• _RECORD EXCERPTS_
....

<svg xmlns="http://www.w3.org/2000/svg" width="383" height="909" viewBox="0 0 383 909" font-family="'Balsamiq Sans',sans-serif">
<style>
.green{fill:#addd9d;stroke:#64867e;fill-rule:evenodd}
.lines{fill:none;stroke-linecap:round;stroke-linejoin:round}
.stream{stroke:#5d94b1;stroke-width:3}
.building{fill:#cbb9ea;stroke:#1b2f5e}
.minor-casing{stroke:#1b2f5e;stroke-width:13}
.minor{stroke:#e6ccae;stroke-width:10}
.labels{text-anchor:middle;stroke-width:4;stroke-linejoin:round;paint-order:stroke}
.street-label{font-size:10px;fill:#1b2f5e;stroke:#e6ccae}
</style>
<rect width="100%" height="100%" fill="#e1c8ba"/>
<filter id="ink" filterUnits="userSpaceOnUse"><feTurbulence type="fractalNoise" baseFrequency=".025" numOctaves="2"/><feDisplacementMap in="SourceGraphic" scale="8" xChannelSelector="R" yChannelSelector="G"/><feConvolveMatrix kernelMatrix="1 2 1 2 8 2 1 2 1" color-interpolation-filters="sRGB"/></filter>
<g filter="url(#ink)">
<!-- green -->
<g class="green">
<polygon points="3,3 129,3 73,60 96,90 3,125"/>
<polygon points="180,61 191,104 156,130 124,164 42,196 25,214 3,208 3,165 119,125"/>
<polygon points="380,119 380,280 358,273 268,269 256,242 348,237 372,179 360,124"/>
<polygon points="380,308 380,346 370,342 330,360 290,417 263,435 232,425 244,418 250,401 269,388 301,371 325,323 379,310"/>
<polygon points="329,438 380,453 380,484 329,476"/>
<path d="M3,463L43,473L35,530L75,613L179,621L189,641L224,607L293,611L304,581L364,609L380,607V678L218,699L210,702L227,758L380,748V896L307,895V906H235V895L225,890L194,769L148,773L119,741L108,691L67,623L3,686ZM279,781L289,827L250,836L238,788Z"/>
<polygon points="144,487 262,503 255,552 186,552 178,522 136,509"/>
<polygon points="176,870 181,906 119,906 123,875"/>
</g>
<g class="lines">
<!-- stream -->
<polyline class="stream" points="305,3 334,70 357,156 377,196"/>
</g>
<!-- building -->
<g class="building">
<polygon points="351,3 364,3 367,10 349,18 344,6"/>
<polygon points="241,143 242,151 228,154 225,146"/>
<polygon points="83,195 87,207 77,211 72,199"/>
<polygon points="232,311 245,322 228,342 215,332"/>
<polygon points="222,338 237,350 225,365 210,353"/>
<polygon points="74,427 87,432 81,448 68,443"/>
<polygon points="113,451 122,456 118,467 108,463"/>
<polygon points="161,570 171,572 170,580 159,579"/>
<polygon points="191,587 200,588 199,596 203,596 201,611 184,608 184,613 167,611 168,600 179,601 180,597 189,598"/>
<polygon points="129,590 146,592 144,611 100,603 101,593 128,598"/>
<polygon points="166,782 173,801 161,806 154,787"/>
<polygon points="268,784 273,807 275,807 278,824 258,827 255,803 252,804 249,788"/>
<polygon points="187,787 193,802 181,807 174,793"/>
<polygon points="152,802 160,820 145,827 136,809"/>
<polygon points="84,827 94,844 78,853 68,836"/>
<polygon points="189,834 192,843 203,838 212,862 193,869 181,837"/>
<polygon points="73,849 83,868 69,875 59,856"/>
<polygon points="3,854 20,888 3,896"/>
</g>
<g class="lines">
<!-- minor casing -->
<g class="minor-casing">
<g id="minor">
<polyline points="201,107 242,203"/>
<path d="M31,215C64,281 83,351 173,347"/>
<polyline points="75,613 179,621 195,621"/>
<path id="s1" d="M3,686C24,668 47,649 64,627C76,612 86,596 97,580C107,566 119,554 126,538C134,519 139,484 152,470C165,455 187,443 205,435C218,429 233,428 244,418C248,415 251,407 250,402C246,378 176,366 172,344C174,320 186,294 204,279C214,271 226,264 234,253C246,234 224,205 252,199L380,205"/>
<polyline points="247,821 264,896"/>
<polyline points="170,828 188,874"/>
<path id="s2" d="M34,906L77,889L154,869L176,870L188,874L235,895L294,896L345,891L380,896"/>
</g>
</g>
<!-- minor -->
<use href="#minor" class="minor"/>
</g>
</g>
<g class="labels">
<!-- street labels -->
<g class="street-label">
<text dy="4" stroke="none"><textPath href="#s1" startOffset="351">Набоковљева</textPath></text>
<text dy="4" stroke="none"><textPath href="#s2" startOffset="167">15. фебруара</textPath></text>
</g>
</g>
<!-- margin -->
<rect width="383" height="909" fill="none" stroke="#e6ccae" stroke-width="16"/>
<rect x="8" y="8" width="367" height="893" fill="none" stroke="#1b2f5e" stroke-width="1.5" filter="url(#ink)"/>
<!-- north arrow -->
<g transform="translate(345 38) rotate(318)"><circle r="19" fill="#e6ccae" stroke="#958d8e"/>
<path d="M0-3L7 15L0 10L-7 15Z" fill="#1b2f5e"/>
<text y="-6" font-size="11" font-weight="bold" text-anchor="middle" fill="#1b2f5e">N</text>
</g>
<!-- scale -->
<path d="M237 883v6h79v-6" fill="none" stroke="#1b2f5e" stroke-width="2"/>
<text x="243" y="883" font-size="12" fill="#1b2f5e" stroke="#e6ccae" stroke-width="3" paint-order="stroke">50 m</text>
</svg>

....

• _EXERCISE DESCRIPTION_
Repeat each of the records exactly as written.

• _EXERCISE SOLUTION_
<svg xmlns="http://www.w3.org/2000/svg" width="383" height="909" viewBox="0 0 383 909" font-family="'Balsamiq Sans',sans-serif">
<style>
.green{fill:#addd9d;stroke:#64867e;fill-rule:evenodd}
.lines{fill:none;stroke-linecap:round;stroke-linejoin:round}
.stream{stroke:#5d94b1;stroke-width:3}
.building{fill:#cbb9ea;stroke:#1b2f5e}
.minor-casing{stroke:#1b2f5e;stroke-width:13}
.minor{stroke:#e6ccae;stroke-width:10}
.labels{text-anchor:middle;stroke-width:4;stroke-linejoin:round;paint-order:stroke}
.street-label{font-size:10px;fill:#1b2f5e;stroke:#e6ccae}
</style>
<rect width="100%" height="100%" fill="#e1c8ba"/>
<filter id="ink" filterUnits="userSpaceOnUse"><feTurbulence type="fractalNoise" baseFrequency=".025" numOctaves="2"/><feDisplacementMap in="SourceGraphic" scale="8" xChannelSelector="R" yChannelSelector="G"/><feConvolveMatrix kernelMatrix="1 2 1 2 8 2 1 2 1" color-interpolation-filters="sRGB"/></filter>
<g filter="url(#ink)">
<!-- green -->
<g class="green">
<polygon points="3,3 129,3 73,60 96,90 3,125"/>
<polygon points="180,61 191,104 156,130 124,164 42,196 25,214 3,208 3,165 119,125"/>
<polygon points="380,119 380,280 358,273 268,269 256,242 348,237 372,179 360,124"/>
<polygon points="380,308 380,346 370,342 330,360 290,417 263,435 232,425 244,418 250,401 269,388 301,371 325,323 379,310"/>
<polygon points="329,438 380,453 380,484 329,476"/>
<path d="M3,463L43,473L35,530L75,613L179,621L189,641L224,607L293,611L304,581L364,609L380,607V678L218,699L210,702L227,758L380,748V896L307,895V906H235V895L225,890L194,769L148,773L119,741L108,691L67,623L3,686ZM279,781L289,827L250,836L238,788Z"/>
<polygon points="144,487 262,503 255,552 186,552 178,522 136,509"/>
<polygon points="176,870 181,906 119,906 123,875"/>
</g>
<g class="lines">
<!-- stream -->
<polyline class="stream" points="305,3 334,70 357,156 377,196"/>
</g>
<!-- building -->
<g class="building">
<polygon points="351,3 364,3 367,10 349,18 344,6"/>
<polygon points="241,143 242,151 228,154 225,146"/>
<polygon points="83,195 87,207 77,211 72,199"/>
<polygon points="232,311 245,322 228,342 215,332"/>
<polygon points="222,338 237,350 225,365 210,353"/>
<polygon points="74,427 87,432 81,448 68,443"/>
<polygon points="113,451 122,456 118,467 108,463"/>
<polygon points="161,570 171,572 170,580 159,579"/>
<polygon points="191,587 200,588 199,596 203,596 201,611 184,608 184,613 167,611 168,600 179,601 180,597 189,598"/>
<polygon points="129,590 146,592 144,611 100,603 101,593 128,598"/>
<polygon points="166,782 173,801 161,806 154,787"/>
<polygon points="268,784 273,807 275,807 278,824 258,827 255,803 252,804 249,788"/>
<polygon points="187,787 193,802 181,807 174,793"/>
<polygon points="152,802 160,820 145,827 136,809"/>
<polygon points="84,827 94,844 78,853 68,836"/>
<polygon points="189,834 192,843 203,838 212,862 193,869 181,837"/>
<polygon points="73,849 83,868 69,875 59,856"/>
<polygon points="3,854 20,888 3,896"/>
</g>
<g class="lines">
<!-- minor casing -->
<g class="minor-casing">
<g id="minor">
<polyline points="201,107 242,203"/>
<path d="M31,215C64,281 83,351 173,347"/>
<polyline points="75,613 179,621 195,621"/>
<path id="s1" d="M3,686C24,668 47,649 64,627C76,612 86,596 97,580C107,566 119,554 126,538C134,519 139,484 152,470C165,455 187,443 205,435C218,429 233,428 244,418C248,415 251,407 250,402C246,378 176,366 172,344C174,320 186,294 204,279C214,271 226,264 234,253C246,234 224,205 252,199L380,205"/>
<polyline points="247,821 264,896"/>
<polyline points="170,828 188,874"/>
<path id="s2" d="M34,906L77,889L154,869L176,870L188,874L235,895L294,896L345,891L380,896"/>
</g>
</g>
<!-- minor -->
<use href="#minor" class="minor"/>
</g>
</g>
<g class="labels">
<!-- street labels -->
<g class="street-label">
<text dy="4" stroke="none"><textPath href="#s1" startOffset="351">Набоковљева</textPath></text>
<text dy="4" stroke="none"><textPath href="#s2" startOffset="167">15. фебруара</textPath></text>
</g>
</g>
<!-- margin -->
<rect width="383" height="909" fill="none" stroke="#e6ccae" stroke-width="16"/>
<rect x="8" y="8" width="367" height="893" fill="none" stroke="#1b2f5e" stroke-width="1.5" filter="url(#ink)"/>
<!-- north arrow -->
<g transform="translate(345 38) rotate(318)"><circle r="19" fill="#e6ccae" stroke="#958d8e"/>
<path d="M0-3L7 15L0 10L-7 15Z" fill="#1b2f5e"/>
<text y="-6" font-size="11" font-weight="bold" text-anchor="middle" fill="#1b2f5e">N</text>
</g>
<!-- scale -->
<path d="M237 883v6h79v-6" fill="none" stroke="#1b2f5e" stroke-width="2"/>
<text x="243" y="883" font-size="12" fill="#1b2f5e" stroke="#e6ccae" stroke-width="3" paint-order="stroke">50 m</text>
</svg>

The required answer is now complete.